Deux catalyseurs ont démontré qu’ils renforcent les soins primaires lorsqu’ils sont mis en œuvre de manière cohérente : les équipes et les DMÉ.3 Une prestation inter et intraprofessionnelle bien intégrée des soins est avantageuse pour les patients et les fournisseurs. Et même si l’implantation des DMÉ peut parfois être frustrante, peu d’entre nous retourneraient aux dossiers papier; les DMÉ peuvent faciliter les soins interprofessionnels, améliorer la qualité et nous aider à mieux gérer la sécurité des patients.
Deux autres facteurs sont fortement corrélés avec les soins de grande qualité : 1) des objectifs clairs et l’alignement des priorités et des buts des décideurs et des fournisseurs (notamment, une intention délibérée de fournir des soins centrés sur le patient) en matière de soins, et 2) le financement du système de santé et une rémunération qui accorde la priorité aux soins.3
Le concept de Centre de médecine de famille (CMF) pourrait être un autre catalyseur. Plusieurs modèles fondés sur le CMF ont vu le jour et ont donné des résultats immédiats : hausse du taux de satisfaction des patients et des fournisseurs, baisse des visites à l’urgence et après les heures de bureau, meilleure prise en charge des maladies chroniques et adhérence accrue aux plans de traitement.4
De nombreux praticiens s’impliquent désormais dans l’enseignement et la recherche. Il sera important de soutenir l’engagement des superviseurs communautaires et tous les enseignants doivent investir dans leur perfectionnement. Cela dit, ce travail devra être rémunéré et reconnu adéquatement pour maintenir les mandats universitaires, soutenir la recherche et ainsi refléter la maturité de notre discipline.

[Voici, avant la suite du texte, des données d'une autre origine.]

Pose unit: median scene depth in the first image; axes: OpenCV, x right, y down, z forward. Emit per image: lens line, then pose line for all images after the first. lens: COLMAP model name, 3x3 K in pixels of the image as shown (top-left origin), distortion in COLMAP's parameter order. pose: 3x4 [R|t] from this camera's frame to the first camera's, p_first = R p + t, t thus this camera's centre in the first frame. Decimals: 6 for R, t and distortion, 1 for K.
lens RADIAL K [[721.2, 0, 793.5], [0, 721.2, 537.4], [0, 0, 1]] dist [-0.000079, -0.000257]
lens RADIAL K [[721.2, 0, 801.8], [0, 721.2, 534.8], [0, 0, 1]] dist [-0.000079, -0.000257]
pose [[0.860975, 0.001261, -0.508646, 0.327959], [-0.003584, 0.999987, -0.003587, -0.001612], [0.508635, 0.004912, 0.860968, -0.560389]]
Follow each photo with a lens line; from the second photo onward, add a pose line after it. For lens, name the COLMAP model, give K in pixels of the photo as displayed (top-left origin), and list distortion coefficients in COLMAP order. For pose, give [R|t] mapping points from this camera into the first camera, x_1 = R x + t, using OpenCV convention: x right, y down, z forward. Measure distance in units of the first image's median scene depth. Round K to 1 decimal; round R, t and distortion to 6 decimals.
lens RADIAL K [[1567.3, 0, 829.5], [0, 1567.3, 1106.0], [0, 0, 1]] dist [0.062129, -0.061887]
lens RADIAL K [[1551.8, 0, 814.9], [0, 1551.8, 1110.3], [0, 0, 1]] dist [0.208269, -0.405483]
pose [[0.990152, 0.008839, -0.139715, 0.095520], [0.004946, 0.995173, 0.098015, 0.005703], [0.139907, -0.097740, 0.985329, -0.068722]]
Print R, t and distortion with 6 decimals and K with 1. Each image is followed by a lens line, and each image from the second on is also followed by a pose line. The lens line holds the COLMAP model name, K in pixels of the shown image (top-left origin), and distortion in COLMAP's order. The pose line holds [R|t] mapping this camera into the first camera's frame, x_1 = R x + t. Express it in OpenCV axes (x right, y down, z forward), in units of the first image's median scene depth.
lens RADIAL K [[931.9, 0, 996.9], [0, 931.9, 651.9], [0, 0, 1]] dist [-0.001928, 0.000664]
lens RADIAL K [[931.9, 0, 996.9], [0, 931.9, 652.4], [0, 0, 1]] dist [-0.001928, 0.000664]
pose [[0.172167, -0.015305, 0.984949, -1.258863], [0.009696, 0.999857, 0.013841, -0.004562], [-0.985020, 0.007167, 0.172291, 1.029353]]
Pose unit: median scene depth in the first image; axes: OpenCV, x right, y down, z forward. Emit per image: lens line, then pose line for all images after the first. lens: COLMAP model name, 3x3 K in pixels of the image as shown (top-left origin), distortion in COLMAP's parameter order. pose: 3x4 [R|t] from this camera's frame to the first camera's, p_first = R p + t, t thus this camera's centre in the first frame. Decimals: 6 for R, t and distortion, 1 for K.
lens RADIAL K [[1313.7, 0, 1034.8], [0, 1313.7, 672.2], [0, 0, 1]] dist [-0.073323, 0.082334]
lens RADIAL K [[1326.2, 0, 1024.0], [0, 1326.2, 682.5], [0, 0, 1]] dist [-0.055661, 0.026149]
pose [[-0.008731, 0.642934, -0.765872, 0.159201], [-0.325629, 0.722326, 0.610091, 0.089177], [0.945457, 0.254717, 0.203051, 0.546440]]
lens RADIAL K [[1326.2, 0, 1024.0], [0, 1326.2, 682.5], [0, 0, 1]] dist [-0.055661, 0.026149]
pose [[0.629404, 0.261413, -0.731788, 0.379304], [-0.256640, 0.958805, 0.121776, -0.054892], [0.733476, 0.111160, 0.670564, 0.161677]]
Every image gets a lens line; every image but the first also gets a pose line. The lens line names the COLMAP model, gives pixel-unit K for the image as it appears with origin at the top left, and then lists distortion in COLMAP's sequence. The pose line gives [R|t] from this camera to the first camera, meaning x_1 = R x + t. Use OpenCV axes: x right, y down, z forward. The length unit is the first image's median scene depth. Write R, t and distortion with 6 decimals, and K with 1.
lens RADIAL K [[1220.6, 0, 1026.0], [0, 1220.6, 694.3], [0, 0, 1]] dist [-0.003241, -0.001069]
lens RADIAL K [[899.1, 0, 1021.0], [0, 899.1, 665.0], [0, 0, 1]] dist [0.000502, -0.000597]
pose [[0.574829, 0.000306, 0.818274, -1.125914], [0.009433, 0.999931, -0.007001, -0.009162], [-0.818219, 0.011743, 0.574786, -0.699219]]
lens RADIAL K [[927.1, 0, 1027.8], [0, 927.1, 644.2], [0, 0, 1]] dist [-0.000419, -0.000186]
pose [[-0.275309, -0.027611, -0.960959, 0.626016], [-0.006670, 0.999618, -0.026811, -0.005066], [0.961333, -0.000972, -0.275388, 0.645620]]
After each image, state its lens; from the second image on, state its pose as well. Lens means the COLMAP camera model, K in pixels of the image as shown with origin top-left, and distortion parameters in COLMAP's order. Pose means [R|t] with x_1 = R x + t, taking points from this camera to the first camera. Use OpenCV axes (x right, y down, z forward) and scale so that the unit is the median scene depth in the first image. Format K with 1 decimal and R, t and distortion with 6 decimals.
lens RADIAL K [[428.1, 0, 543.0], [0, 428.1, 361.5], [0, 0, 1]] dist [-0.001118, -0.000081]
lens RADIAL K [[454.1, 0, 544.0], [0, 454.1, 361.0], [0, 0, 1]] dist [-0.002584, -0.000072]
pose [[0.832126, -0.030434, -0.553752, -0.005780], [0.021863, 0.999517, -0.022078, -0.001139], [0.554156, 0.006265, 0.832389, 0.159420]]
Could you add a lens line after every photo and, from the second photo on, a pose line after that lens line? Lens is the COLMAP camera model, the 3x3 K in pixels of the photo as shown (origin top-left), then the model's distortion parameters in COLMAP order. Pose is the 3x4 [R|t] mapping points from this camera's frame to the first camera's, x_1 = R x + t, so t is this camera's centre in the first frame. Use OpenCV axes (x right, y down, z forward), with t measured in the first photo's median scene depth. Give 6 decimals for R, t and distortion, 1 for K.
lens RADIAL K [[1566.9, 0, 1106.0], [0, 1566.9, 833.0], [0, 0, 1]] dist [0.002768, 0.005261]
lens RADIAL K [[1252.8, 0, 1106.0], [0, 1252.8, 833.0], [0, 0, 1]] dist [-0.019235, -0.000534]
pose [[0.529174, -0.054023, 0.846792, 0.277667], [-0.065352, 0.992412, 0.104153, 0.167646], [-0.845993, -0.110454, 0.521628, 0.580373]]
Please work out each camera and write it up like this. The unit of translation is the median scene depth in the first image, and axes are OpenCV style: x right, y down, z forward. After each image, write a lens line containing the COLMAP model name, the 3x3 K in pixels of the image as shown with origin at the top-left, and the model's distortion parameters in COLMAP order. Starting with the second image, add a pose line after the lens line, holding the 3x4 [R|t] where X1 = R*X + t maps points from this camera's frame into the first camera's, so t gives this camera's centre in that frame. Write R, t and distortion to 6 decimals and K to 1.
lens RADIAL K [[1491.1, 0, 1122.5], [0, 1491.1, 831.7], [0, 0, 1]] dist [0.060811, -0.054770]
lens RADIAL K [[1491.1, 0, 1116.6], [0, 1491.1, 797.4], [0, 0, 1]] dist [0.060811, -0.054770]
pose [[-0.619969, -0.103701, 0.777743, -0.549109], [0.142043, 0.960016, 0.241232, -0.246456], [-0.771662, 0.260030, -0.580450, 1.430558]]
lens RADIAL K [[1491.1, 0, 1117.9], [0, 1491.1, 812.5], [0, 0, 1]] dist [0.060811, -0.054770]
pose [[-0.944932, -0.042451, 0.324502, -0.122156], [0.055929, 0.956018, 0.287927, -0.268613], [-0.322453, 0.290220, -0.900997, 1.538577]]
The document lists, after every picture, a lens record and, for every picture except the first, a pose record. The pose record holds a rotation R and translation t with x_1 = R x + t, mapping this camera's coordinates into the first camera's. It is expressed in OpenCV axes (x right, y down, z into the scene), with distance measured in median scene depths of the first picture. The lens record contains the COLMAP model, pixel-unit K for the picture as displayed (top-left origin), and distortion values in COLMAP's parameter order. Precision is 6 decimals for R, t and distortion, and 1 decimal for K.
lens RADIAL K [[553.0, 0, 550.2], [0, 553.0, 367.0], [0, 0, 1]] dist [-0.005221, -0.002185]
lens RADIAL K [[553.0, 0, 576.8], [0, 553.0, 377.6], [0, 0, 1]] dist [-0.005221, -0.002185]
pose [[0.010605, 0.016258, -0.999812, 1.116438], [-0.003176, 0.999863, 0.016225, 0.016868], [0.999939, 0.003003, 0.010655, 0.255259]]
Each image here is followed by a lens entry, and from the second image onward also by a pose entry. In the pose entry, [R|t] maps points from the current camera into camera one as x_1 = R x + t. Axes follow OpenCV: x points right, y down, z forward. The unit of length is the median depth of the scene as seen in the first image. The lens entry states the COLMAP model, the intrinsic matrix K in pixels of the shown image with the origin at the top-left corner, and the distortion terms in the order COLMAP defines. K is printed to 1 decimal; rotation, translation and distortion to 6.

Un mot sur le volume par rapport à la valeur : les cas complexes peuvent certainement exiger plus de temps. Toutefois, un travail d’équipe devrait permettre de mieux répondre aux besoins des patients tout en habilitant les médecins à dispenser des soins et à rencontrer un nombre raisonnable de patients chaque jour.
Quelles devraient être nos priorités en médecine familiale? Un dialogue sincère et respectueux, et un consensus entre les décideurs et les médecins sont des conditions sine qua non pour parvenir à un accord. Il faudra porter une l’attention particulière à l’accès, à l’établissement de liens avec les MF qui travaillent avec d’autres fournisseurs, à l’amélioration continue de la qualité et à l’implication des patients. Ces priorités aideraient à améliorer la santé et les soins et, en dernière analyse, à réduire les coûts.